Contemporary treatment modalities for localized prostate cancer provide comparable overall and cancer-specific survival. However, the degree of financial burden imposed by treatment, the factors contributing to that burden, and how different treatments compare with regard to financial toxicity remain poorly understood.
Materials and Methods
The Comparative Effectiveness Analysis of Surgery and Radiation (CEASAR) study enrolled men with localized prostate cancer from 2011 to 2012. Questionnaires were collected at 6, 12, 36, and 60 months after enrollment. Differences in patient-reported financial burden were compared between active surveillance, radical prostatectomy, and external beam radiotherapy using multivariable logistic regression.

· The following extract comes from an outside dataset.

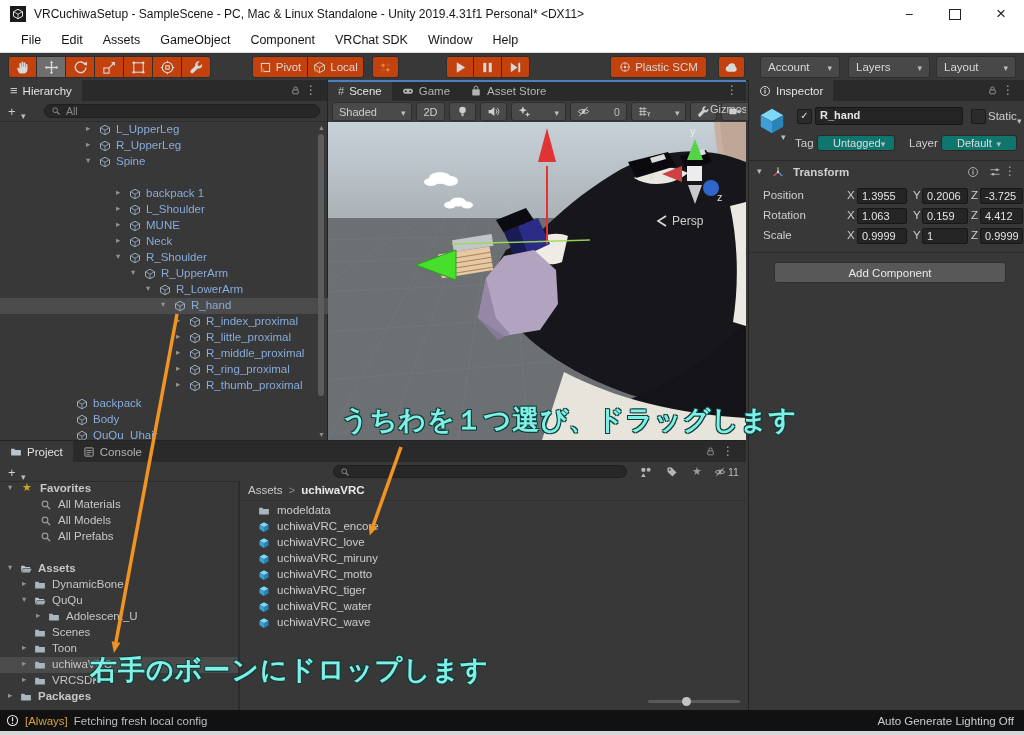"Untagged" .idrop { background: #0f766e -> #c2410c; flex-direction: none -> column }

Among 2,121 patients meeting inclusion criteria, 15% reported large or very large burden of treatment costs within 6 months, declining to 3% by year 5. When controlling for age, education, income and other covariates, external beam radiotherapy was associated with greater financial burden than active surveillance and radical prostatectomy at one year (OR 2.2, 95% CI 1.2–4.1 and OR 1.5, 95% CI 1.0–2.3, respectively) and 3 years (OR 3.1 95% CI 1.1–8.8 and OR 2.1, 95% CI 1.2–3.7, respectively). Radical prostatectomy and active surveillance had similar rates of financial burden at all time points. Age, race, education, and D’Amico risk group were associated with financial burden.
External beam radiotherapy was associated with the highest financial burden, even when controlling for age, education and income. Prospective studies that directly measure out-of-pocket and indirect costs and account more thoroughly for baseline socioeconomic differences are warranted in order to identify those most at risk.